Crazy Rich Asians has landed fresh off the boat and is going to make a huge splash regardless of final box office numbers or the Rotten Tomatoes score. In a similar vein to other recent “it’s about time” cinematic entries like Wonder Woman and Black Panther, its overall impact with its virtually entirely Asian casting on the current sociological landscape will probably take a while to fully distance comparing the film’s impact from the simple question of how good of a film it is.
The film itself is a rather charming spin on the romantic comedy genre trope which features a young couple encountering one of the couple’s extended families, who turn out to find the pairing entirely unsuitable. This is most often due to differences in social status, but it has been done on any number of excuses for the family not to approve of the newcomer. Taken just on that level alone, the film is fine — it hits all the requisite points and gets us through the disapproving family member and more somber side-character arcs to a heartfelt resolution.
What sets Crazy Rich Asians apart from many of its ilk is that the screenplay by Peter Chiarelli and Adele Lim, based on the novel of the same name by Kevin Kwan, is well crafted in a smart way. The comedic side-characters aren’t too dissimilar to the eccentric characters we’ve all met in real life, and the banter between characters who have known each other for years feels natural, rather like a well-worn favorite piece of clothing.
Constance Wu as Rachel Chu and Henry Golding as Nick Young are the 20-something couple who met in college, and even though they’d both graduated a year earlier, they’re still dating and going strong. Nick decides that a family wedding is the perfect time to invite Rachel back to Singapore to meet his family. Unknown to Rachel, it turns out that Nick is the heir apparent to a massive Southeast-Asian real estate empire. Nick’s mother, Eleanor Sung-Young, is played by Michelle Yeoh, and her sheer presence in any film works perfectly here.
While Rachel isn’t any slouch of a catch — she’s an economics professor at New York University — since she’s both an American and un-moneyed, mom is simply not having any of the idea that Rachel could possibly be anything other than a short-term distraction for Nick. And so the story unfolds from there. Yes, you can largely connect the dots you could expect and you’d be mostly right. However, the banter between the characters, and especially Rachel’s best friend, Goh Peik Lin (played by Awkwafina), and Nick’s second cousin Oliver T’sien (played by Nico Santos), are great comic relief and serve as a translator for members of the audience who might not be as familiar with some of the goings-on and customs.
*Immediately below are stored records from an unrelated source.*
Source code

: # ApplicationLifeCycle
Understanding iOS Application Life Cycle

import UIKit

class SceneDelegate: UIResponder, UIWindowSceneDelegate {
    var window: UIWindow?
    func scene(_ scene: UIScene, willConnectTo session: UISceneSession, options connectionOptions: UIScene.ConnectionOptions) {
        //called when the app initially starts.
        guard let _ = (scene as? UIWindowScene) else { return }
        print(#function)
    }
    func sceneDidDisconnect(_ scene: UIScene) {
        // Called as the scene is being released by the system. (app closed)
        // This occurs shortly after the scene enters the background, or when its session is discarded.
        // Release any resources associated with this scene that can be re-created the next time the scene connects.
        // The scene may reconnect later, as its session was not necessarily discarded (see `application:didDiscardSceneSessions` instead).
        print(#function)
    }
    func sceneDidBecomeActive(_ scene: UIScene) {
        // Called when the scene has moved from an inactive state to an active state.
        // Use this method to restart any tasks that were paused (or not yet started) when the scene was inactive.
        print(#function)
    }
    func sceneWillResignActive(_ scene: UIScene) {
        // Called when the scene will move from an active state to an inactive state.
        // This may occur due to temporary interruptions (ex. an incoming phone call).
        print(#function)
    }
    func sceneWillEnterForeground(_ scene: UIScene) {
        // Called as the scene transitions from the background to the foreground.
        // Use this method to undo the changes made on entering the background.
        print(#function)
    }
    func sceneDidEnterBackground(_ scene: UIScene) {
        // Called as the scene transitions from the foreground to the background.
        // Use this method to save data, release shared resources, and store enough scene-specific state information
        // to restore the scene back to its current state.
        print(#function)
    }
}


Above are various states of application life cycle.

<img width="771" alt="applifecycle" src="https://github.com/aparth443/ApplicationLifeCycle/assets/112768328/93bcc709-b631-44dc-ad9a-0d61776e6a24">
The film is as much of a tourism plug for Singapore as Lord of the Rings was for New Zealand. There’s an entire montage sequence of street-food porn that only make those in the audience really wish they didn’t just have overpriced popcorn to munch on. Also there’s barely a wide-angle exterior shot to be seen which doesn’t prominently feature at least one major hotel branding sign.
Subtle twists in the screenplay also serve to elevate the film from its compatriots. Nick’s father, while mentioned, never appears in the film, leaving Eleanor to carry the weight of the family. Rachel is also cast as the competent professional of the pair, with Nick being the slightly less fleshed-out character (the latter trope is almost always imposed on the female character of the pair).
For people looking for ideas for exotic weddings if money is literally no object, this film will also inspire more than a few to ask their local cathedral event planner, “so how much would it cost me to be able to flood the center nave to about two inches deep?”
What the film does well for myself, especially as a non-asian viewer, is to help remind how many things are common across cultures — the deep-seated feelings of obligation to family, that wealth doesn’t always bring fulfillment, that some relatives are always just a bit crazy, and that when mom really disapproves of something, you’d better be ready to fight for it. There’s a few gut-punches in lines delivered by characters you don’t entirely expect, which again goes back to the film being a very worn and familiar storyline, freshened up with sharp writing and solid performances.
Check this one out, and definitely, if you can, do so with a full audience in the first week or so. Even if you don’t share the same heritage, some things are universal.
Crazy Rich Asians opens stateside on Friday, August 15th, 2018.